雇用統計を受けて9月19‐20日のFOMCで政策金利を据え置くとの確率が93%超へ上昇したほか、10月31‐11月1日のFOMCでも据え置くとの確率が65.0%超となり、先週はじめに50.0%を上回っていた年内後1回の利上げ確率は32.6%まで低下しています。
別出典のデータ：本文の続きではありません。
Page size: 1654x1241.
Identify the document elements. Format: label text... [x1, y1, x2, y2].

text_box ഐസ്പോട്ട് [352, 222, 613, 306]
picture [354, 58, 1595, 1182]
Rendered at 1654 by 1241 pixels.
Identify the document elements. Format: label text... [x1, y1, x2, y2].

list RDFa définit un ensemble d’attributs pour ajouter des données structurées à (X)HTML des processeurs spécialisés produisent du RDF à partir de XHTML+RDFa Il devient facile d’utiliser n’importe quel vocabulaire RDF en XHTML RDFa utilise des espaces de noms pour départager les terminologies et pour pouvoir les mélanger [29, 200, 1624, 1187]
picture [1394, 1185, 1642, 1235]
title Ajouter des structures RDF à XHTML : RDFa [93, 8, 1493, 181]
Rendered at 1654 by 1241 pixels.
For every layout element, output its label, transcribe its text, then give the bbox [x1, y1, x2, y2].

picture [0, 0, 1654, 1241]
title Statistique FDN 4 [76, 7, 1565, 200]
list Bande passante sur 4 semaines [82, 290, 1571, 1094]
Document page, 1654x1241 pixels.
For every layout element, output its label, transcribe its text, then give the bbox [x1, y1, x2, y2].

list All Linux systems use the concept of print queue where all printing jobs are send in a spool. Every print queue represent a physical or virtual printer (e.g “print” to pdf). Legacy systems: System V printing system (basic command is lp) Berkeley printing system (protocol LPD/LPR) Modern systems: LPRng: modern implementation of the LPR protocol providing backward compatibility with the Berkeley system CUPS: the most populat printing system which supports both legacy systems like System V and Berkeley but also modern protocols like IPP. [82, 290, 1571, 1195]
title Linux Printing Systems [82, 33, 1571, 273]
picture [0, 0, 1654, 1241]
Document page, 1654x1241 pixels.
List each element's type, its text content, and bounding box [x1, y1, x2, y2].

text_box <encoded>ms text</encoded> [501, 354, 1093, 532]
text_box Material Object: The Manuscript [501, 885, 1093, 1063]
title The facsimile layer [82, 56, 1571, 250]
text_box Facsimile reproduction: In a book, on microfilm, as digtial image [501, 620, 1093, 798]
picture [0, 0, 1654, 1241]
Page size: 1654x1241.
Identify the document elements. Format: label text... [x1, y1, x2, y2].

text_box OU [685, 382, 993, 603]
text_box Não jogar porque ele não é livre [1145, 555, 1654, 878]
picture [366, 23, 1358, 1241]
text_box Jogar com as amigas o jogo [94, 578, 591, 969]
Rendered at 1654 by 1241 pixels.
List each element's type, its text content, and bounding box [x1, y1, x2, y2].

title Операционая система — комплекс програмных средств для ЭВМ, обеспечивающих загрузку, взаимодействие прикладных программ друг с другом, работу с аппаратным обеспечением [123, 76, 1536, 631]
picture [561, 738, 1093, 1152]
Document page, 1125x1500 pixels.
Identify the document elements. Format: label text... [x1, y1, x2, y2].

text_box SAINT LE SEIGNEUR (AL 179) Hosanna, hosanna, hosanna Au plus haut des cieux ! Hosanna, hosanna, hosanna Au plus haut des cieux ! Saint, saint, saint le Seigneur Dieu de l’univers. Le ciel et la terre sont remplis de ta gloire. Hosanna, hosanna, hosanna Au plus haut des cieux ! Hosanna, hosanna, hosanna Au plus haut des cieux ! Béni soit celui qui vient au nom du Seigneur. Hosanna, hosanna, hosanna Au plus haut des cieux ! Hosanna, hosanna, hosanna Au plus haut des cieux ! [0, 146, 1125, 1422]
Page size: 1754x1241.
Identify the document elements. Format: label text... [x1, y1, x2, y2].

パウエルFRB議長は「インフレ率が必ずしもFRBの目標である2.0%まで低下する必要はないものの、目標に向かって持続的に低下している状況にあると政策担当者が確信することが大切」との考えを明らかにしました。こうした中、FRBが注視するインフレ指標の一つである8月31日に発表された7月の食品・エネルギー価格を除く個人消費支出(PCE)コアデフレーターは前年比+4.2%と上昇した一方、5‐7月期3ヵ月の上昇率は前年同期比+2.9%と単月を大幅に下回っています。
今後の注目点
アトランタ連銀ボスティック総裁が 「過度な引き締めは無用な害を及ぼす」「現在の政策スタンスは適切に制限的である」との認識を示した一方、クリーブランド連銀メスター総裁は「金融政策も一助となり労働市場の需給不均衡は改善した」と今回の雇用統計の結果を歓迎した一方で、「インフレは改善が見られるものの、依然高過ぎる状況にあるほか、労働市場も依然として力強い」との考えを明らかにしています。
実際、8月の雇用統計の結果は、米経済が景気後退を招かずに経済活動をソフトランディングに向けて鈍化させられる可能性を示したとの楽観的な声が聞かれます。しかし、就業者数が市場予想を上回ったとは言え、3ヵ月連続で20.0万人増を下回ったこと、また修正された6月の就業者数が10.5万人増とコロナ禍の影響で減少となった2020年4月以来最も低い数値となり、政府系(1.9万人増)があと僅か伸び悩んでいたら10.0万人を下回っていた可能性もあるかなり悪い数値との認識を持つ必要があるかもしれません。
年内の追加利上げ観測が後退する中、FRBが金融緩和へと政策転換に迫られる水準までインフレが低下するより前に、労働市場が「逼迫緩和」から急速な「悪化」に転じることが今後のリスク要因の一つとして注視する必要が高まってきたと言えるかもしれません。そのため、これまで以上に毎週木曜日に発表される新規失業保険申請件数、継続受給者数をはじめとする労働関連指標に加え、消費者物価指数(8月分は9月13日発表)や個人消費の動向を確認する上で小売売上高(8月分は14日発表)の結果や市場の反応がこれまで以上に注目されます。
USDJPY
- ※出所:SBIリクイディティ・マーケット
米長期金利は大量の社債発行も控えてること、米外貨建債券や一部銀行の格下げの影響により上昇基調を続け、10年債利回りは4.20%近辺で高止まりが続いていることが、ドル円の堅調をサポートする一因となっています。しかし、こうした金利上昇は「悪い金利上昇」として捉えられており、警戒も必要かもしれません。そのため、上値メドとして、8月28日の終値(146円54銭)を終値ベースで上回ることができるか、さらには8月29日の高値(147円37銭)を上抜けることができるかが注目され、これらの水準を回復できなかった場合の調整による下落には注意が必要です。